Aravena has a keen sense of local history. On a wall of his house he has carved a map of the island, showing the caves and coves that once made this a vital refuge for British pirates escaping with plundered treasure from Spanish South America.
The islands have largely recovered from the tragedy of 2010. The regional governor, Raul Celis, estimates that 80% of the reconstruction work has now been completed.
The only school on the island was swept out to sea by the tsunami, and four school children were killed. A new school will be built soon, along with a $7m (£4.3m) hospital.
But it has been a long, slow process. All the building materials have to be brought from mainland Chile, more than 24 hours away by ship.

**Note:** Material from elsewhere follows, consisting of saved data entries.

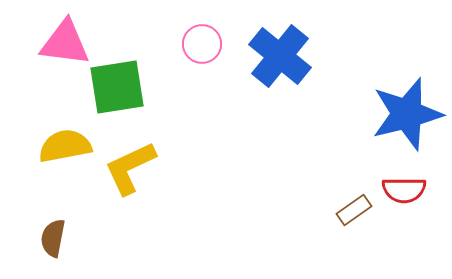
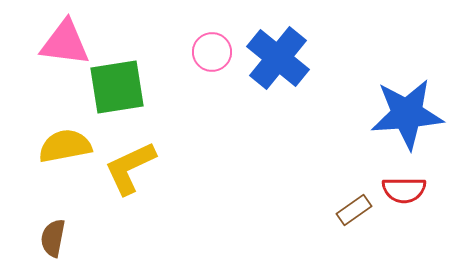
pink circle: moved 10 px right, 8 px down
blue cross: moved 2 px left, 2 px down
blue star: rotated 10 degrees clockwise
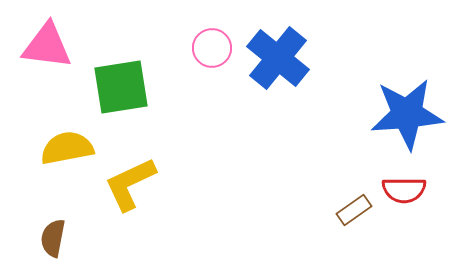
pink triangle: moved 18 px left, 3 px down
pink circle: moved 4 px up
green square: moved 4 px right
yellow semicircle: moved 2 px right, 2 px down
yellow L-shape: moved 16 px down
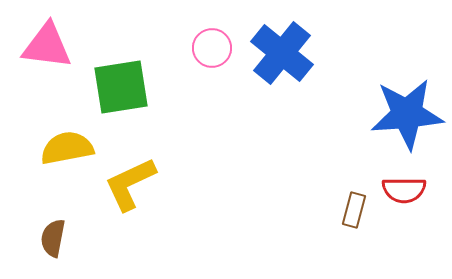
blue cross: moved 4 px right, 5 px up
brown rectangle: rotated 40 degrees counterclockwise
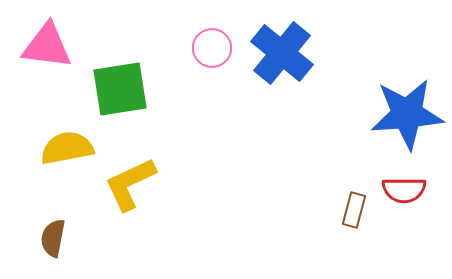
green square: moved 1 px left, 2 px down
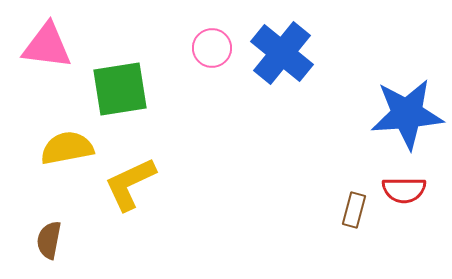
brown semicircle: moved 4 px left, 2 px down
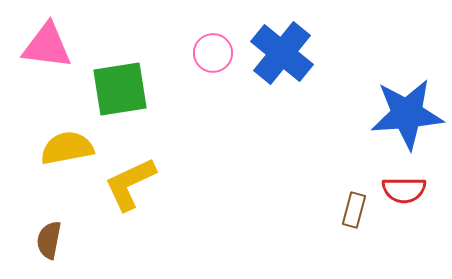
pink circle: moved 1 px right, 5 px down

There are only a handful of commercial flights to the islands and the occasional military flight. Building a house here costs four times as much as on the mainland.
"If you look at the various aspects of life on the islands - business, fishing, tourism, education, health, housing - they're starting to return to normal, little by little," says Celis. "We want not only to recover what we had before the earthquake and tsunami, but to improve it."
The locals are proud of their Robinson Crusoe connection. A local brewer even produces a dark beer called Alexander Selkirk stout ale.
And 170km (106 miles) to the west, even further from the Chilean mainland, lies another, smaller, uninhabited rock in the vastness of the Pacific Ocean.
It is called Alexander Selkirk Island, in honour of the resourceful 18th Century Scotsman who made these islands his temporary home.